To me, the question we ought to ask is whether since the policy has been conspicuously unsuccessful in recent years we ought to do more of it because the problem is now worse, or whether we are open to adaptation.

Daily Nation says Gov’t fed misinformation on bombing: “We are surrounded by liars.”

Mutumu Mathiu, Managing Editor of the Daily Nation, explains the confusion about the facts of the grenade killings in Uhuru Park:

For every inaccurate report in the newspaper, there is a chain of people who have lied and misled the press.

An official I called told me only 24 people had been hurt. Complete disinformation. Our reporter had physically counted 75 patients.
. . . .
Finally, officials speculated that it was a home-made device, made from party crackers. This is what we told Kenyans who read our early editions.

We are surrounded by liars. The government does not hire people to give information to the media. It hires liars to mislead the media.

Update: Good writing on the context of the bombing from Jeffrey Gettleman in the NY Times.

Grenades said to cause 5 deaths at Nairobi “no” rally

The reporting on the tragedy around Sunday’s “No” rally against the new constitution in Uhuru Park has been a bit confused. Earlier BBC said the deaths were caused by a stampede and indicated that it was unclear whether there had really been an explosion or not. The AP report carried in the New York Times and elsewhere indicated an explosion, and now the latest on BBC has PM Odinga saying that the detonation of three grenades had been identified as the cause.

Raila also announced a government investigation. Hard to know to what extent the investigation will be serious, and to what extent there will be public information.

Obviously the referendum is going to be going forward in a tense environment. The latest polls, while still strongly “yes” suggest some erosion of support, and there does seem to be a sense that the issue is tightening up as various interests become clearer and swing into action both in public and behind the scenes.

Slow Post

I will be a bit delayed in giving more analysis and comment on things related to the Biden trip and other current topics due to other demands on my time with the oil spill and such. Please bear with me.

Lessons from South Mugirango?

The victory, by a huge margin, of the candidate of the now-small FORD-People party, indicates that at least in this constituency voters were not all that concerned about supporting the candidate of the national ODM leadership and campaigned for by Raila, or the PNU candidate endorsed in person by Kibaki and Kalonzo. Likewise, it clarified that ODM has split in part as has PNU.

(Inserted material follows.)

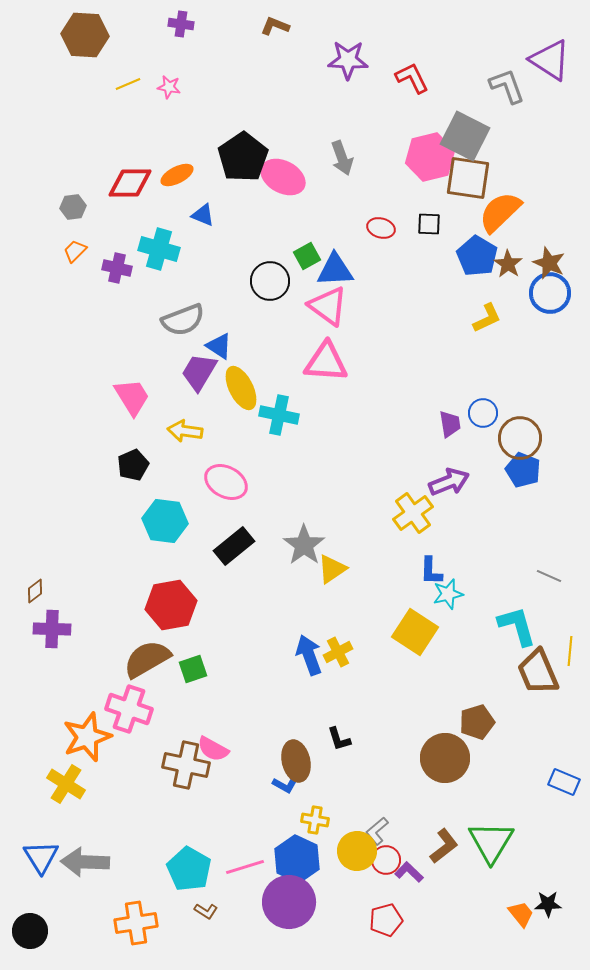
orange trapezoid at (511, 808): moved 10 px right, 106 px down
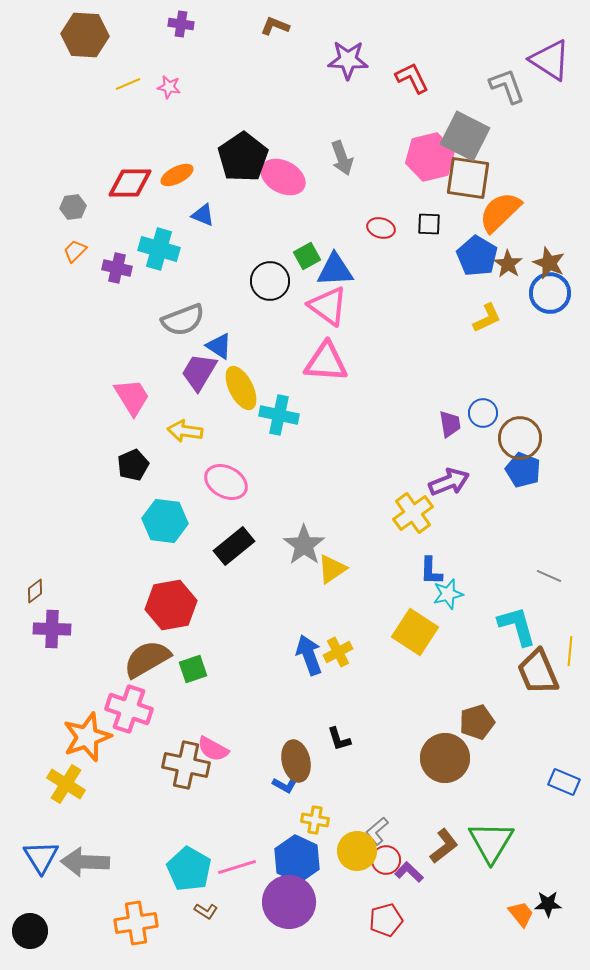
pink line at (245, 867): moved 8 px left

Obviously the Political Parties Act has not yet resulted in any real clarity about party membership and stability and “coalitions”–as long as individual MPs continue to be “free agents” and party labels mean different things from one week or month to the next the effectiveness of Parliament, and its power vis-a-vis the executive, will be constrained.

The electronic reporting of voting results seems to have worked, on this one-off basis. The election was not close. We know from December 2007 what can happen when complacency sets in about the performance of an Election Commission due to limited examples of past performance, but at least the IIEC seems to have made this work.

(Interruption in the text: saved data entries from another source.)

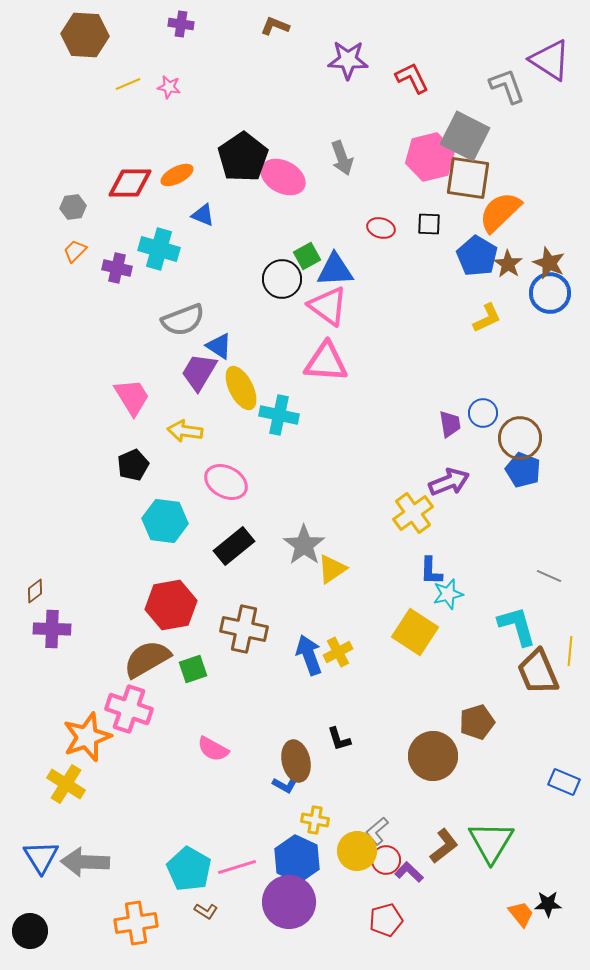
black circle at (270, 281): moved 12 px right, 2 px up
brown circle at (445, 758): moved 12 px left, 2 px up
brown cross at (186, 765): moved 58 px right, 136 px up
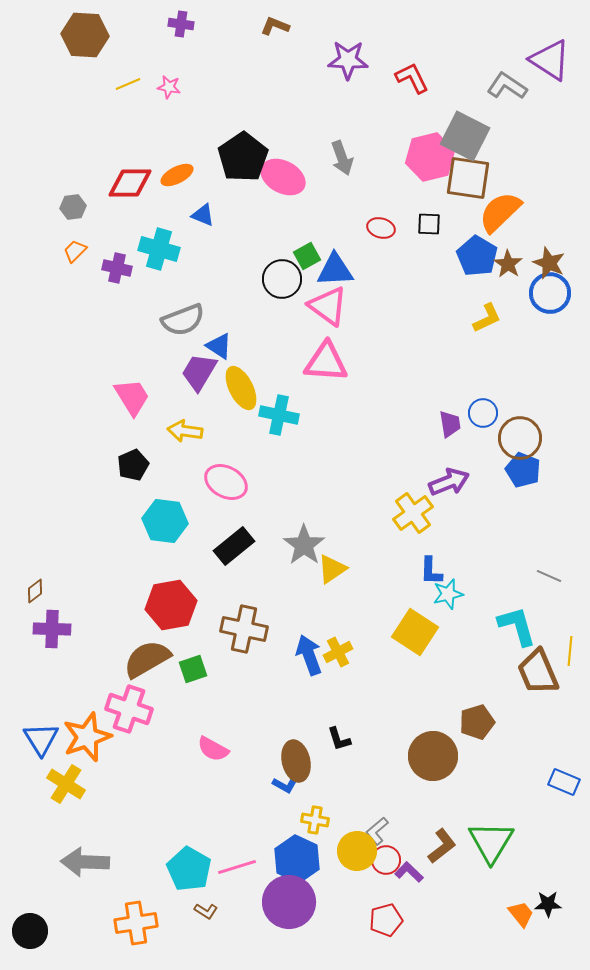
gray L-shape at (507, 86): rotated 36 degrees counterclockwise
brown L-shape at (444, 846): moved 2 px left
blue triangle at (41, 857): moved 118 px up
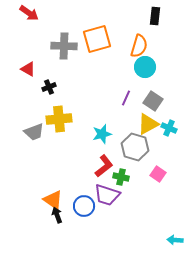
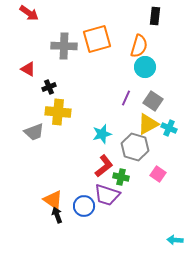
yellow cross: moved 1 px left, 7 px up; rotated 10 degrees clockwise
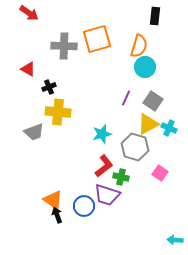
pink square: moved 2 px right, 1 px up
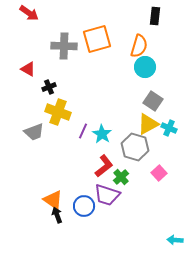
purple line: moved 43 px left, 33 px down
yellow cross: rotated 15 degrees clockwise
cyan star: rotated 24 degrees counterclockwise
pink square: moved 1 px left; rotated 14 degrees clockwise
green cross: rotated 35 degrees clockwise
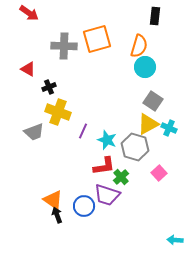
cyan star: moved 5 px right, 6 px down; rotated 12 degrees counterclockwise
red L-shape: rotated 30 degrees clockwise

Obviously there was plenty of misbehavior by candidates and their supporters–not too much indication that people are really sobered by the experience of 2007-08. At the same time, there was heavy security and things didn’t erupt. And, people probably got to chose their candidate at the end of the day.

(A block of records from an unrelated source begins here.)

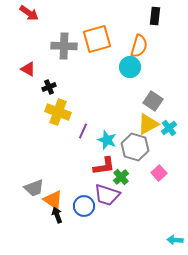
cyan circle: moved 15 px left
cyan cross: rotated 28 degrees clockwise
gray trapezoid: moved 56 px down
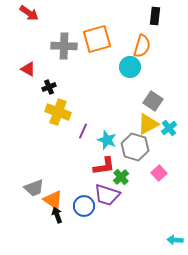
orange semicircle: moved 3 px right
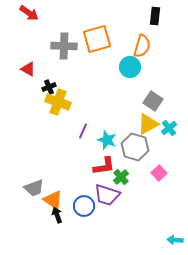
yellow cross: moved 10 px up
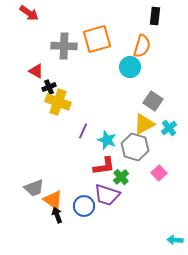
red triangle: moved 8 px right, 2 px down
yellow triangle: moved 4 px left
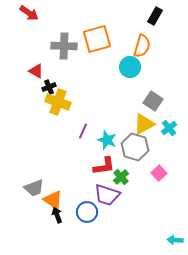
black rectangle: rotated 24 degrees clockwise
blue circle: moved 3 px right, 6 px down
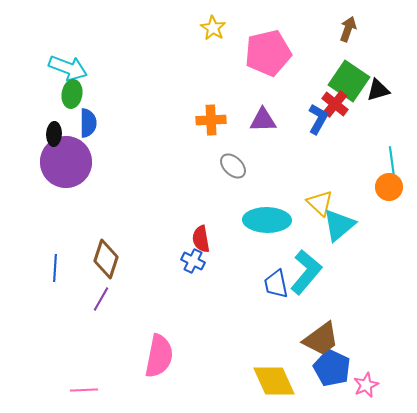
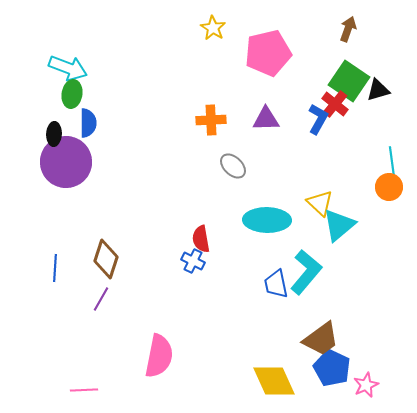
purple triangle: moved 3 px right, 1 px up
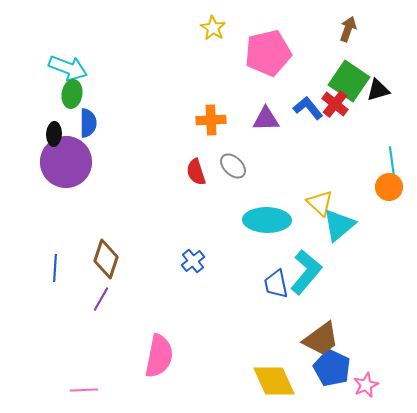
blue L-shape: moved 10 px left, 11 px up; rotated 68 degrees counterclockwise
red semicircle: moved 5 px left, 67 px up; rotated 8 degrees counterclockwise
blue cross: rotated 25 degrees clockwise
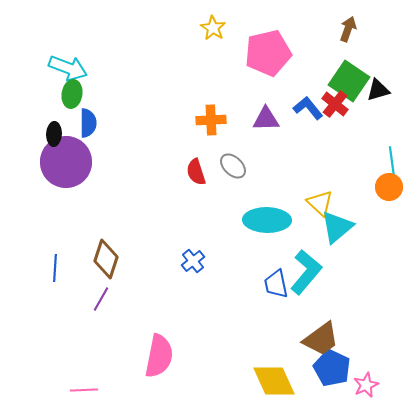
cyan triangle: moved 2 px left, 2 px down
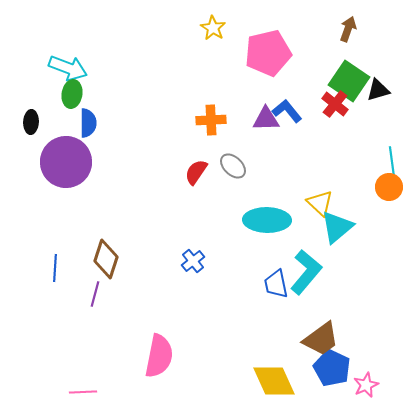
blue L-shape: moved 21 px left, 3 px down
black ellipse: moved 23 px left, 12 px up
red semicircle: rotated 52 degrees clockwise
purple line: moved 6 px left, 5 px up; rotated 15 degrees counterclockwise
pink line: moved 1 px left, 2 px down
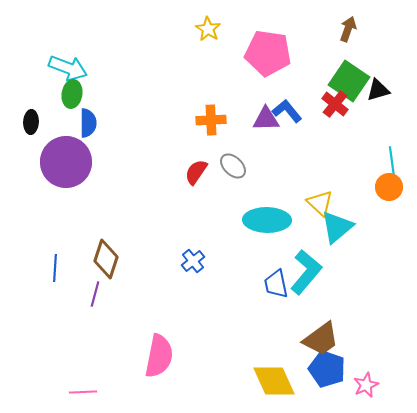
yellow star: moved 5 px left, 1 px down
pink pentagon: rotated 21 degrees clockwise
blue pentagon: moved 5 px left, 1 px down; rotated 6 degrees counterclockwise
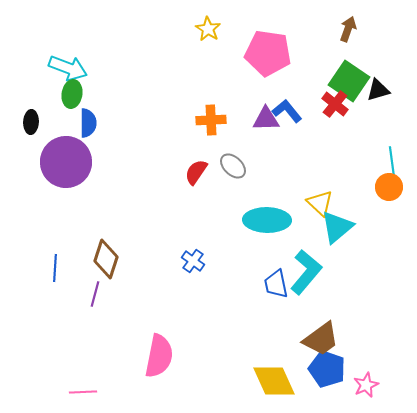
blue cross: rotated 15 degrees counterclockwise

Electronic Voting Reports Coming in from South Mugirango By-election

The Daily Nation story from Tom Otieno captures the flavor of elections in Kenya and is well worth a read.

Lots of interesting alliances, all keying up for the 2012 elections. The more things change, the more they stay the same–the focus is on who will be the next president which, in a way, means that the 2008 PEV “reform agenda” has failed (or was never attempted), regardless of what happens in the constitutional referendum on August 4.